Szkolna Gazeta Internetowa Liceum Ogolnoksztalcacego im. Mikolaja Kopernika w Tarnobrzegu

Nieweryfikowalna opowieść   

Dodano 2024-01-16, w dziale inne - archiwum

Seria filmów "Piraci z Karaibów" jest chyba jedną z tych bardziej popularnych i naprawdę dobrych serii. Łączy w sobie fantastykę, tajemnicę, mroczny klimat i oczywiście odrobinę romansu. Nie będę ukrywała, że seria należy do moich ulubionych, również ze względu na niesamowitego Johnna Deepa. Jeżeli widzieliście filmy z tej serii, to na pewno zwróciliście uwagę nie tylko na statek zwany Czarną Perłę, oczko w głowie kapitana Jacka Sparrowa, ale też na inny nie mniej legendarny zwany Latającym Holendrem.

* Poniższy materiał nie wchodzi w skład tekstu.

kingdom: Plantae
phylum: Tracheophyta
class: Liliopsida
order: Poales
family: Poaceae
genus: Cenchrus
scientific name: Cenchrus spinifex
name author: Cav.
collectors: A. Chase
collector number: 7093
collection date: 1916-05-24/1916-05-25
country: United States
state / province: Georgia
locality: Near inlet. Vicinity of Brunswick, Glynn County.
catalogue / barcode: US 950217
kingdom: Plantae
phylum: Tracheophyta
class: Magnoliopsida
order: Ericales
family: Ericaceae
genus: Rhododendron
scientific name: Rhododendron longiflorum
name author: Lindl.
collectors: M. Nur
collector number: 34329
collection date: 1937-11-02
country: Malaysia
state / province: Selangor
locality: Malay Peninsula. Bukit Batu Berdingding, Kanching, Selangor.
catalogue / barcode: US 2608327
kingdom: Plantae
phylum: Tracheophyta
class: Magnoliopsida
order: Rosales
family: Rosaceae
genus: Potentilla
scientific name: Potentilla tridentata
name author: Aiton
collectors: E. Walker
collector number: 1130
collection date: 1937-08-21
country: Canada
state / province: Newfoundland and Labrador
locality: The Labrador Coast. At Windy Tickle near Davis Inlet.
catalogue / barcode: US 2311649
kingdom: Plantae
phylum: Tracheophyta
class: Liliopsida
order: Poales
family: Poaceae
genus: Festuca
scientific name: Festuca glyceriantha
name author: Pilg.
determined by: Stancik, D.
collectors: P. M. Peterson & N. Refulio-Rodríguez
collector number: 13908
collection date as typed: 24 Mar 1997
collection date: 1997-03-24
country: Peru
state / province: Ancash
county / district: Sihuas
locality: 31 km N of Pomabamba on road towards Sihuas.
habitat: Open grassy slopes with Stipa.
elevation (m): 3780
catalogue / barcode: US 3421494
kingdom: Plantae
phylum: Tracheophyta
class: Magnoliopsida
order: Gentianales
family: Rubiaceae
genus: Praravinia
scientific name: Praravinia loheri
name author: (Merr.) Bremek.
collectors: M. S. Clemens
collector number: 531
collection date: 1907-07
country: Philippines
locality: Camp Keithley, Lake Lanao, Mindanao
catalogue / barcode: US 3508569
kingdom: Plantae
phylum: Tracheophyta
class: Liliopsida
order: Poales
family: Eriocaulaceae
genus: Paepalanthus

A gdybym wam powiedziała, że okręt ten być może nie został wymyślony na potrzeby filmu, ale istniał naprawdę?

/pliki/zdjecia/hol1_0.jpg Prawdziwe wilki morskie znają masę różnych, niewiarygodnych wręcz opowieści, ale chyba najczęstszym motywem tych ich opowieści są historie dotyczące statków- widmo. Wydaje mi się, że najsłynniejszą z nich stała się historia Latającego Holendra, którego zobaczenie miało ściągać na statek nieszczęście, a w niektórych wypadkach nawet być zwiastunem śmierci dla załogi. Legendy o statkach widmo mają swój początek w XVII wieku , a jedną z pierwszych była właśnie ta o Latającym Holendrze

Historia tego statku wiąże się z holenderskim kapitanem Hendrikem Van der Deckenem. Był to bardzo odważny i doświadczony wilk morski, który miał na swoim koncie naprawdę wiele ryzykownych ekspedycji morskich. Sukcesy zachęcały do odbycia kolejnych niebezpiecznych wypraw, coraz dalszych i co za tym idzie również coraz trudniejszych. Mówiono, że kapitan stał się bardzo zarozumiały, co przyniosło mu w końcu zgubę. Pewnego dnia wyruszył w rejs z Amsterdamu do Batawii (obecnie Dżakarta) na Jawie. Rejs przebiegał bezproblemowo aż do Przylądka Dobrej Nadziei, gdzie nagle rozpętał się straszliwy sztorm. Członkowie załogi w obawie przed katastrofą mieli prosić kapitana Van der Deckena, aby ten zawrócił do portu, gdzie mogliby przeczekać sztorm i wyruszyć, kiedy warunki będą bardziej sprzyjające, jednak Hendrik zachłyśnięty swą sławą i reputacją kazał utrzymać kurs. Bluźnił przy tym na Boga i obwiniał go za fatalną sytuację swego statku. W tamtym momencie obrażany przez kapitana Bóg zesłał podobno na Ziemię swego wysłannika, który pojawił się ku zdumieniu przerażonej załogi w szalupie w pobliżu ich statku./pliki/zdjecia/hol2_1.jpg Ów wysłannik miał nakłonić kapitana do posłuchania głosu rozsądku. Van der Decken bardzo się jednak wystraszył i o zgrozo, chcąc przepędzić tę zjawę, wypalił do niego z pistoletu. Był to błąd, który nie doczekał się wybaczenia, a jedynie ściągnął na kapitana, jego okręt i załogę klątwę. Latający Holender został wówczas na wieki przeklęty i od tamtego momentu miał żeglować po morzach, a załoga nie mogła już liczyć na przekroczenie bram zaświatów. Ba, okręt Van der Decken miał także ściągać nieszczęście na wszystkie inne statki, które spotykał swojej drodze. A kiedy zmarli już wszyscy marynarze, statek-widmo, z załogą złożoną z ruchomych szkieletów, miał nadal żeglować po rozległych wodach świata pod dowództwem nieśmiertelnego, nie znajdującego ukojenia w cierpieniu i próbującego nieustannie zaspakajać swoją potrzebę dominacji. A ofiary szkieletów oraz ich kapitana, wraz ze swoimi statkami, które nie uległy spaleniu bądź też nie zatonęły stawały się także statkami-widmo i również miały siać postrach na morzach.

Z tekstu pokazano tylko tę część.